Please pick up the power sets text below after its last sentence and continue writing it.

● Text:
* * * * * * *
A power set is a set of all subsets of a set, including empty set and the set itself.
Let’s look at a few examples to understand what that statement really means.
We are at the grocery store, we want to buy apple or banana:
{apple, banana}
- Empty -> {}
- Single item -> {apple}, {banana}
- Two items (everything) -> {apple, banana}
We get 4 subsets.
How about 3 items? Let’s add carrot to the item list.
{apple, banana, carrot}
- Empty (We don’t feel like buying anything)-> {}
- Single item -> {apple}, {banana}, {carrot}
- Two items -> {apple, banana}, {apple, carrot}, {banana, carrot}
- Three items (Give us everything!) -> {apple, banana, carrot}
If we have 3 items, we will get 8 subsets.
If we do it with 1 item, we will get 2 subsets — empty and 1 item(everything) subset. If we do it with 4 items, we will get 16 subsets!
* * * * * * *
● Stored records:
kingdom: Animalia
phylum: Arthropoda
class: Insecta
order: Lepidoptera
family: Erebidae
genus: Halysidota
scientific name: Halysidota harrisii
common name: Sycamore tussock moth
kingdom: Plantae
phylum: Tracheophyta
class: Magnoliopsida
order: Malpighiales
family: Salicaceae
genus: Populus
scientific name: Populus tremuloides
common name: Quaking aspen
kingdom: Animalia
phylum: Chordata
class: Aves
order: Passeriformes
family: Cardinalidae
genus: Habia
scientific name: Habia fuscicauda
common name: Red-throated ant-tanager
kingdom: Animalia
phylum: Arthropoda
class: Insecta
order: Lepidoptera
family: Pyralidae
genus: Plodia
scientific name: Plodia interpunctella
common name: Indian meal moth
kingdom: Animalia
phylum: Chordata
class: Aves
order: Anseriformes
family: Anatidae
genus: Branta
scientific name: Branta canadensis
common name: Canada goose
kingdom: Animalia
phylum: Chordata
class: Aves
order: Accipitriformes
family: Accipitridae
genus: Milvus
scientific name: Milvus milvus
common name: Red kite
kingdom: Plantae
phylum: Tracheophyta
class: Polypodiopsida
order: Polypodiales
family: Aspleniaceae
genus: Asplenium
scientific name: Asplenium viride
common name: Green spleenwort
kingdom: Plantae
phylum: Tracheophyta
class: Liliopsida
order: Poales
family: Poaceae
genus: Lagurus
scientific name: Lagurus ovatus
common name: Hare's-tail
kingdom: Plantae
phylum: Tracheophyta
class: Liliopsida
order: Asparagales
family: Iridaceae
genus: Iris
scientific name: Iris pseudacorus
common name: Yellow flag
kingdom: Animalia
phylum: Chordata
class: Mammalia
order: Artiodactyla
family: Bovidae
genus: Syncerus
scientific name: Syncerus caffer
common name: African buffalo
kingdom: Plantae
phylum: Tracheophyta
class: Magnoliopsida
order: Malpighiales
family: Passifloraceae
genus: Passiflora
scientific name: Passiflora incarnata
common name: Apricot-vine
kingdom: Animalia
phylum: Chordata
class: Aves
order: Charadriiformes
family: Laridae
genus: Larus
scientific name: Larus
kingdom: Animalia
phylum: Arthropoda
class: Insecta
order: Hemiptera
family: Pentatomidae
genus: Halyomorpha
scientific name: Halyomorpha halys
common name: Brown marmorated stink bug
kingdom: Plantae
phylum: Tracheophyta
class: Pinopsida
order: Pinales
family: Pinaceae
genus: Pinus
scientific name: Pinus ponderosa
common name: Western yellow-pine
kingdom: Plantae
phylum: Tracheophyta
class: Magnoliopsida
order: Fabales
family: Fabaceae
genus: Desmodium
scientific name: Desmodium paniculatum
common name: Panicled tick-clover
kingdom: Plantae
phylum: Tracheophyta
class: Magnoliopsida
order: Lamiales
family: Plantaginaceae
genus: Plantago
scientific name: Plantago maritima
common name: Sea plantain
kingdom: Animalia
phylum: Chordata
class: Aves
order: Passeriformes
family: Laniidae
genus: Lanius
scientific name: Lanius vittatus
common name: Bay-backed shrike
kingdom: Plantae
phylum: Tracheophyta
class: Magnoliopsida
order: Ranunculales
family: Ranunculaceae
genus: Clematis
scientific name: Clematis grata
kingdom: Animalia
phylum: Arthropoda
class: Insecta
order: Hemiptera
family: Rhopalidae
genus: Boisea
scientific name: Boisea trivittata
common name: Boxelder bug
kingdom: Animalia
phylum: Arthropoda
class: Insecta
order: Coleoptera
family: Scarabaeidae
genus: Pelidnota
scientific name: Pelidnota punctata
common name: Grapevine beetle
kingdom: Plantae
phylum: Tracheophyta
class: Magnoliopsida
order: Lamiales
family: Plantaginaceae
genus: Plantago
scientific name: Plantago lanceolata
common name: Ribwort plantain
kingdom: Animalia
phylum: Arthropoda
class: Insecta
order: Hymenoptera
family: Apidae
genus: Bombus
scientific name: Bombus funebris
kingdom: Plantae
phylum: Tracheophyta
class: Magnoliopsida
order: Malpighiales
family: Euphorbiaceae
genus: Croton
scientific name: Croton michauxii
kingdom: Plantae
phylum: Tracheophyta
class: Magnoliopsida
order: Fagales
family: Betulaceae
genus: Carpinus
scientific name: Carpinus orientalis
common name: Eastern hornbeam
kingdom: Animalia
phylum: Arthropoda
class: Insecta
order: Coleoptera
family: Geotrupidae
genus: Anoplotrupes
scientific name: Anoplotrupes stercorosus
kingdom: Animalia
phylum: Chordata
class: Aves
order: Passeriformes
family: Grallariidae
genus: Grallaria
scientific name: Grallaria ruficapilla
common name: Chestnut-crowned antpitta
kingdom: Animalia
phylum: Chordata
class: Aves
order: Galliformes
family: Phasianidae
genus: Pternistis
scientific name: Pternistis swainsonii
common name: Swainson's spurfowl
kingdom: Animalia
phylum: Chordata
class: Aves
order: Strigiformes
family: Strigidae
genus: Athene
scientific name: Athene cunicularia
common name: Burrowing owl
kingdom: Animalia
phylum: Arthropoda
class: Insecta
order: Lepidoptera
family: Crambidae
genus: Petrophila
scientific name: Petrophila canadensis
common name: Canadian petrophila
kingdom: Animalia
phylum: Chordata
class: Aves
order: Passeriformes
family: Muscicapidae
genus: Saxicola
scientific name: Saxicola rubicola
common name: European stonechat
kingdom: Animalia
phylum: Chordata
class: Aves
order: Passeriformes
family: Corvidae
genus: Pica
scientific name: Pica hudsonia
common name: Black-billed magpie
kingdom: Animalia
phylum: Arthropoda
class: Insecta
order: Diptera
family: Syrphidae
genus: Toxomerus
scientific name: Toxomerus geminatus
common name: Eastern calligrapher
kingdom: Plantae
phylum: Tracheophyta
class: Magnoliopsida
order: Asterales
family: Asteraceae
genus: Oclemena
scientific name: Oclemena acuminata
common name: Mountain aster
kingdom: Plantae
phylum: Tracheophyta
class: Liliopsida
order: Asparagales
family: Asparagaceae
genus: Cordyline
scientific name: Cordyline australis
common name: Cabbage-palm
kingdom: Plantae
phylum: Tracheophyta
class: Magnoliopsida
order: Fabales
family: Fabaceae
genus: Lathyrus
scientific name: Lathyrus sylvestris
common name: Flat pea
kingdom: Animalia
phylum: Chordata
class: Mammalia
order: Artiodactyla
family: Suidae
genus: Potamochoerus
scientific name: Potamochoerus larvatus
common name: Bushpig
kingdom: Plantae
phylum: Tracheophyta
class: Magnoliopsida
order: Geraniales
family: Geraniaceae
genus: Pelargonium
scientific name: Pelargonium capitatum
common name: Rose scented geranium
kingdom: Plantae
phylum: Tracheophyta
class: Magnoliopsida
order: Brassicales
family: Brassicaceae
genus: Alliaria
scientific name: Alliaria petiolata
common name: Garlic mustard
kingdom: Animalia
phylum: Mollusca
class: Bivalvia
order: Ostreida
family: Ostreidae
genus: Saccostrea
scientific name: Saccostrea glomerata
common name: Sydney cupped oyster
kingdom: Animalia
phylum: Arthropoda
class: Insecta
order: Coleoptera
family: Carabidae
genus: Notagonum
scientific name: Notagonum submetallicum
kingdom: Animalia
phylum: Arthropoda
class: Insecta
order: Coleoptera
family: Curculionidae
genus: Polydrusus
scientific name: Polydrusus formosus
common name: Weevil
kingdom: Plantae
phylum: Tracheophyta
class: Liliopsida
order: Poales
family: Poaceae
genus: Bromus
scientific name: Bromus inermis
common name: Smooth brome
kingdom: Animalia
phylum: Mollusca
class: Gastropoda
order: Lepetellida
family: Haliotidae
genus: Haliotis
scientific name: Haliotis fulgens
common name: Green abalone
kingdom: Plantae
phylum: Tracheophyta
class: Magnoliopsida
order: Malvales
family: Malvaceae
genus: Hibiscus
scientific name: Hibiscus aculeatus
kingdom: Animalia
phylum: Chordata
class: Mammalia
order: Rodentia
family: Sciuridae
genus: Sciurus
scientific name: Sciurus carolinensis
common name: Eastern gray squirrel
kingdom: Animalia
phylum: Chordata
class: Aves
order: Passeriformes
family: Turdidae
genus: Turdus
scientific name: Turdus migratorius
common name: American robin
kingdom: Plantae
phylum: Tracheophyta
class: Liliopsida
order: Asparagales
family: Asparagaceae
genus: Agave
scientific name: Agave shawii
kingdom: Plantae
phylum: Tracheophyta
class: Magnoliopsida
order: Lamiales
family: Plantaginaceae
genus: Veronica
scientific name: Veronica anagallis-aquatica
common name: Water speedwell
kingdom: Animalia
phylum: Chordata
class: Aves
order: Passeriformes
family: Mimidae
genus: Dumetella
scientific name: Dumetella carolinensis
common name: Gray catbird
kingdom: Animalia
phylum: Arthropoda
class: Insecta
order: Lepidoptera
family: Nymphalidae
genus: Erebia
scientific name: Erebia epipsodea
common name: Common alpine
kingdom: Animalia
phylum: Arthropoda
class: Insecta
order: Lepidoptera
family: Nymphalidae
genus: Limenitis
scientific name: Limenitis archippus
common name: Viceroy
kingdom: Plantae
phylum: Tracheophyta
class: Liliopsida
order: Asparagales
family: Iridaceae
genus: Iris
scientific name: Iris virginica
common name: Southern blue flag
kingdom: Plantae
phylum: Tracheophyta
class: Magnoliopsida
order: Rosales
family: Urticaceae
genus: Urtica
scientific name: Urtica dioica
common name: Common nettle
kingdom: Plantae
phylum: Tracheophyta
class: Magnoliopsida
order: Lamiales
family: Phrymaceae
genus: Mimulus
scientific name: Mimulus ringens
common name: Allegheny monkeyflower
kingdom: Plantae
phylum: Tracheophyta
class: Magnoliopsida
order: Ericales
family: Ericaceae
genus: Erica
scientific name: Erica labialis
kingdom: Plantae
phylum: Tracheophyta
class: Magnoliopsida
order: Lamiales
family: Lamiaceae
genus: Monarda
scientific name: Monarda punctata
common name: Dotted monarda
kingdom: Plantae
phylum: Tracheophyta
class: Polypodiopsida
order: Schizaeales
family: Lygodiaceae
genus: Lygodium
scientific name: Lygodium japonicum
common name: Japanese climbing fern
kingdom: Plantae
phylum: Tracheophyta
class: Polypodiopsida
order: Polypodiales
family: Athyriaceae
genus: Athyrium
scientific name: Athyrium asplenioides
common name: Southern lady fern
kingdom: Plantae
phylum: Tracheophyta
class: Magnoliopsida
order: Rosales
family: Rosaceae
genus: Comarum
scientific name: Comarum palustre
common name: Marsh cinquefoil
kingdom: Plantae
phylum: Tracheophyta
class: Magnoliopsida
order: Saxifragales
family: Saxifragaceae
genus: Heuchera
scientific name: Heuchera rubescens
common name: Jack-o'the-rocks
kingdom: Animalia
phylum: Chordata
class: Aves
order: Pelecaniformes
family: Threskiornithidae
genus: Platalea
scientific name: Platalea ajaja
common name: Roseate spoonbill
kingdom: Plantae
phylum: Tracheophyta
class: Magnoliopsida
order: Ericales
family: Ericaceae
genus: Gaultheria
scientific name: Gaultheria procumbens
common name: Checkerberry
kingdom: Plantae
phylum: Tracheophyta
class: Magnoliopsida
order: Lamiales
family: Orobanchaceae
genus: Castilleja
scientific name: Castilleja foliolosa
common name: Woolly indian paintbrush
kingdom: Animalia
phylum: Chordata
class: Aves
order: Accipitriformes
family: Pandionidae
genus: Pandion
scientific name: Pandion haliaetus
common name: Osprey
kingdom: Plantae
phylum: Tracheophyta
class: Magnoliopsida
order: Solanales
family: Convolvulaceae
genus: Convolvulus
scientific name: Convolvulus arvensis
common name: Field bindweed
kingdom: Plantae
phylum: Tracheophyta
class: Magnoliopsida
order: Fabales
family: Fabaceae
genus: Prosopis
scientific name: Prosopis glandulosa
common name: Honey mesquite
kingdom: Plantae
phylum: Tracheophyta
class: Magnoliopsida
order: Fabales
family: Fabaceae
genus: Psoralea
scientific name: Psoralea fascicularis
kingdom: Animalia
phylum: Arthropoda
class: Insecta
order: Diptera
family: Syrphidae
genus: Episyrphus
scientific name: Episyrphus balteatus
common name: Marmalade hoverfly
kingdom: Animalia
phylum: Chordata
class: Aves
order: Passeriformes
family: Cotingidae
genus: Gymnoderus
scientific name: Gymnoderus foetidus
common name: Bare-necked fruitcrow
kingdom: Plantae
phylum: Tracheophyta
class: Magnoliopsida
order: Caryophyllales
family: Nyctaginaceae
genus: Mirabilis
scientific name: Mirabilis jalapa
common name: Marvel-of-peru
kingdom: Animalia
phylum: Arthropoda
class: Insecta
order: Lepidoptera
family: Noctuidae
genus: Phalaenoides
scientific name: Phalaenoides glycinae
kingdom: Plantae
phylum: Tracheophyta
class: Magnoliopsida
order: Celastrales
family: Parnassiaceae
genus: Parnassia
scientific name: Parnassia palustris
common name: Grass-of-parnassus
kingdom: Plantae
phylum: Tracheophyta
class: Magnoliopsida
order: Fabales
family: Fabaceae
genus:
* * * * * * *
● Written answer:
Notice how each time we add 1 item to the set, we will get 2x of subsets that we can get. In another word, the power set of a set is 2 to the power of n, where n is the number of item in the set.
0 item -> 1 subset
1 item -> 2 subsets
2 items -> 4 subsets
3 items -> 8 subsets
4 items -> 16 subsets
5 items -> 32 subsets
If you are thinking, “hey, it’s binary!”, You are absolutely correct!
Binary
Here is a table to see how our items (a = apple, b = banana, c = carrot) can be mapped to a binary representation.
How do we solve this with code? Let’s think just for a bit.
First, we know that the number of subsets is 2^n. So let’s do that first.
Next, we just have to put in the item to the subset, but how? The hint is in the table above! We are looping from 0 to 2^n. If we have 3 items, we will loop from 0 to 7.
All we have to do is to check whether it is a 1(set bit) or 0(unset bit) at that bit for that number. If it is a 1, we add that item to the subset.
We can use an AND operator to help us for this. Basically, the bitwise AND operator (&
) returns a 1
in each bit position if the corresponding bits of both binary numbers are 1
s.
We get all 0 for our subset, we won’t be adding any item to the subset, thus we get an empty subset ({})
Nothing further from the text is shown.